• [Stated problem 1]: In the implementation notes on custom feature operators, which environment variable sets the directory where the dynamic-link library files are kept?

Implementation notes

  • Input types: Implement ProcessWith* methods for all input types you intend to support. For unsupported types, throw an exception directly. VariantRecord defines all feature field types that the framework can process. FSMap types are required when integrating with Feature Store—they significantly improve online processor performance.

  • Discretization: Implement only the transformation logic before discretization. If hash_bucket_size, vocab_list, boundaries, or another discretization operation is configured, the framework handles it automatically.

  • Thread safety: By default (is_op_thread_safe=true), the operator must be stateless or use only thread_local variables. Set is_op_thread_safe=false to have the framework create one object replica per thread—this is simpler to implement but uses more memory.

  • `string_view` inputs: Online services (EasyRecProcessor, TorchEasyRec Processor) pass item-side string features as absl::string_view for efficiency. If your operator can't handle string_view, set disable_string_view=true in the configuration to have the framework convert them to string before calling your operator. This degrades performance.

  • Custom config items: Use any key names in the JSON entry—the framework passes the full JSON string to Initialize. Don't reuse framework-reserved key names (such as feature_type, operator_name, value_type). Keys that reference external files must end with _file so the framework can sync them for offline tasks.

  • Operator directory: Use the FEATURE_OPERATOR_DIR environment variable to specify the directory where dynamic-link library files are located. Each dynamic-link library can contain implementations of multiple feature operators.

  • `BatchProcess` return type: The type of the VariantVector returned by BatchProcess depends on the values of is_sequence, value_dimension, and value_type. For more information, see the output table schema in Configuration reference. When stub_type=true is configured and no binning operation is set, BatchProcess can return any valid type, such as Map.

Configuration reference

fg.json entry structure

{
    "feature_name": "my_custom_fg_op",
    "feature_type": "custom_feature",
    "operator_name": "EditDistance",
    "operator_lib_file": "libedit_distance.so",
    "expression": [
        "user:query",
        "item:title"
    ],
    "value_type": "string",
    "separator": ",",
    "default_value": "-1",
    "value_dimension": 1,
    "normalizer": "method=expression,expr=x>16?16:x",
    "num_buckets": 10000,
    "stub_type": false,
    "is_sequence": false,
    "is_op_thread_safe": true
}

Add any additional configuration items your operator needs. The entire JSON entry is passed to Initialize.

Configuration parameters

ParameterRequiredDescription
feature_typeYesSet to custom_feature.
operator_nameYesThe name used in REGISTER_PLUGIN. Must match the registered class name. The same operator can be reused across multiple features.

• [Supplied entries]:
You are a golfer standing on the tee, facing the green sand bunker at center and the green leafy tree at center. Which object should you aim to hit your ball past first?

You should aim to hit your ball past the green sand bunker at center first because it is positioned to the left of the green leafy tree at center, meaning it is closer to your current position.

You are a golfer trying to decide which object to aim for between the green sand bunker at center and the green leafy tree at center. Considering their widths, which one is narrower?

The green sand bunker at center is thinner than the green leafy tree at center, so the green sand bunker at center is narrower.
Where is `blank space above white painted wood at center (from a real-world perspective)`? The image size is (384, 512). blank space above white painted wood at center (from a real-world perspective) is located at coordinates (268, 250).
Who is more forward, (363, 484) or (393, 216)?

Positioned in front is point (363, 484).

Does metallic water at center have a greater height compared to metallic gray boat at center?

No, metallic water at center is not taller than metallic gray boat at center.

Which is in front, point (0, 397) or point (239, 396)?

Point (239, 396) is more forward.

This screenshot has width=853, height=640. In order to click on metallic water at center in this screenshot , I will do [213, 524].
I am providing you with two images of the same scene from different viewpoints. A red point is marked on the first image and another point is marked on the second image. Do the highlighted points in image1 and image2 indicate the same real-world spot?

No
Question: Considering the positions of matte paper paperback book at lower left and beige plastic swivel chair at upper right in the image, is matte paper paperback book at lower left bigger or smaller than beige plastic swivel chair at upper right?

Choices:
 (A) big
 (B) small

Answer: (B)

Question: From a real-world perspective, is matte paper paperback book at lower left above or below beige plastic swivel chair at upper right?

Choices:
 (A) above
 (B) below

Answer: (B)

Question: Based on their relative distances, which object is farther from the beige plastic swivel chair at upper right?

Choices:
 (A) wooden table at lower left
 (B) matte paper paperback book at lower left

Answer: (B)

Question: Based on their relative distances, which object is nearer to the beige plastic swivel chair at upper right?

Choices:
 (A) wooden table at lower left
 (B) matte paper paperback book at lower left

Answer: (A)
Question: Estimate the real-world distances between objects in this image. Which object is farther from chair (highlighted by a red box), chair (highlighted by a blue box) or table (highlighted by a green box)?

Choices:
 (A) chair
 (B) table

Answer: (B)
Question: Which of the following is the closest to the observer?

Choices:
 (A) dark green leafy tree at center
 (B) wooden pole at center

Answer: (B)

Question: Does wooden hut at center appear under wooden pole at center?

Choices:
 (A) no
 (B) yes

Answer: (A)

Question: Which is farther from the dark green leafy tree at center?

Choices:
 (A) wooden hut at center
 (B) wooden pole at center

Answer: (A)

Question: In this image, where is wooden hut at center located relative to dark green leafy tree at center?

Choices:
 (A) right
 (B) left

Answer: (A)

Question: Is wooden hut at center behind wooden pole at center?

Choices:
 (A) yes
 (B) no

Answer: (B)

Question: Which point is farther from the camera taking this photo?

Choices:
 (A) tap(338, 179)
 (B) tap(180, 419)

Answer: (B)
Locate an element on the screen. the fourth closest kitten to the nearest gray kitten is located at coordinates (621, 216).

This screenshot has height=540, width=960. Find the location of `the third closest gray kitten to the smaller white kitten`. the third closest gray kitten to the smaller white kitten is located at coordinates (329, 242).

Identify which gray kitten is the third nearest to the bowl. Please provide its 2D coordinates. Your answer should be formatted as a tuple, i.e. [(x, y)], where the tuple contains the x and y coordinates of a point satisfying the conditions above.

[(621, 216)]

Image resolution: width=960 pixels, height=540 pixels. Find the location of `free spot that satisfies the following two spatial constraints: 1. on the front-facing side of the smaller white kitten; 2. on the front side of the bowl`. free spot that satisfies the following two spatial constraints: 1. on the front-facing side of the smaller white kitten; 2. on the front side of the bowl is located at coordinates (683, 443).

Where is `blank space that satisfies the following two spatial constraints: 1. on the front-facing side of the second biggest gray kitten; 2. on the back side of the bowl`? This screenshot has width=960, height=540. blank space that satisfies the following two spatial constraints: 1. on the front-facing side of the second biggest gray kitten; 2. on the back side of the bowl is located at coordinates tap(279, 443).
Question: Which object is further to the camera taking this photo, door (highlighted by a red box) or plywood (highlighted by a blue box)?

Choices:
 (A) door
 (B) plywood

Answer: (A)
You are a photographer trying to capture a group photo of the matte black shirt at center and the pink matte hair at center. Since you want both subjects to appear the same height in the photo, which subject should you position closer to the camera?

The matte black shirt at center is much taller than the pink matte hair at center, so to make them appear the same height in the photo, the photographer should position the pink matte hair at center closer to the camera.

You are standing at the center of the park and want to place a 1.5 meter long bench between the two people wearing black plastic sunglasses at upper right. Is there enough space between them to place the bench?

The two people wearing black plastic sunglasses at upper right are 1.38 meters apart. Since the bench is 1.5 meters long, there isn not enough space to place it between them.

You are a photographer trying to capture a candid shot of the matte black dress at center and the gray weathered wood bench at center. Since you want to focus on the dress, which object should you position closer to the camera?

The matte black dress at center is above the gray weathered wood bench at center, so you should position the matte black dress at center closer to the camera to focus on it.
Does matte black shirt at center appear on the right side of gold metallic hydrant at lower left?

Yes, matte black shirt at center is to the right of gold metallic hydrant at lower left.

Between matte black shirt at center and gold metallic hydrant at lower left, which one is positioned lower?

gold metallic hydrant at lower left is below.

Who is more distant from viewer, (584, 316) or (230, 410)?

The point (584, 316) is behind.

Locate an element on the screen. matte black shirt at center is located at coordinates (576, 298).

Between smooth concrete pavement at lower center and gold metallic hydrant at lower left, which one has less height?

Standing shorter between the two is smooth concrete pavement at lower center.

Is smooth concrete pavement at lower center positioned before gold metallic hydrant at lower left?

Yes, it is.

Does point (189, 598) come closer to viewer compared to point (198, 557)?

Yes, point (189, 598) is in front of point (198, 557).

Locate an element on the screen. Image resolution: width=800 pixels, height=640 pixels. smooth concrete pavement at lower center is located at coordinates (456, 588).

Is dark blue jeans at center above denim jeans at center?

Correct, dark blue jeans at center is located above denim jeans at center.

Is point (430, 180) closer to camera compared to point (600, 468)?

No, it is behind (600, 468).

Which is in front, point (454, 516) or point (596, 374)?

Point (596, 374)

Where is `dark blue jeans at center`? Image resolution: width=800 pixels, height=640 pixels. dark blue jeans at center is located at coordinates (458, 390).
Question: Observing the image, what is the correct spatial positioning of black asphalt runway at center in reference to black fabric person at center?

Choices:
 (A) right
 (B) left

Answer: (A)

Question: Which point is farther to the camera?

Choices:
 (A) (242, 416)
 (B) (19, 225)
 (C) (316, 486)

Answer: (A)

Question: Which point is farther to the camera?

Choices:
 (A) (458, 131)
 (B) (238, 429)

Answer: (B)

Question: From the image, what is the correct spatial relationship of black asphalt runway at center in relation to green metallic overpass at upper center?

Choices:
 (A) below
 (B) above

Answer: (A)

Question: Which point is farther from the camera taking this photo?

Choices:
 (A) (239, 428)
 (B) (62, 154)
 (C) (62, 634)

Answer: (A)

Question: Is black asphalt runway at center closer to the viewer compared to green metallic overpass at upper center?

• [Stated problem 2]: Copy out, unchanged, everything in the records from the line containing "Standing shorter between" down to the line containing "Correct, dark blue", including both of those lines.

• [Full response 1]: FEATURE_OPERATOR_DIR

• [Full response 2]:
Standing shorter between the two is smooth concrete pavement at lower center.

Is smooth concrete pavement at lower center positioned before gold metallic hydrant at lower left?

Yes, it is.

Does point (189, 598) come closer to viewer compared to point (198, 557)?

Yes, point (189, 598) is in front of point (198, 557).

Locate an element on the screen. Image resolution: width=800 pixels, height=640 pixels. smooth concrete pavement at lower center is located at coordinates (456, 588).

Is dark blue jeans at center above denim jeans at center?

Correct, dark blue jeans at center is located above denim jeans at center.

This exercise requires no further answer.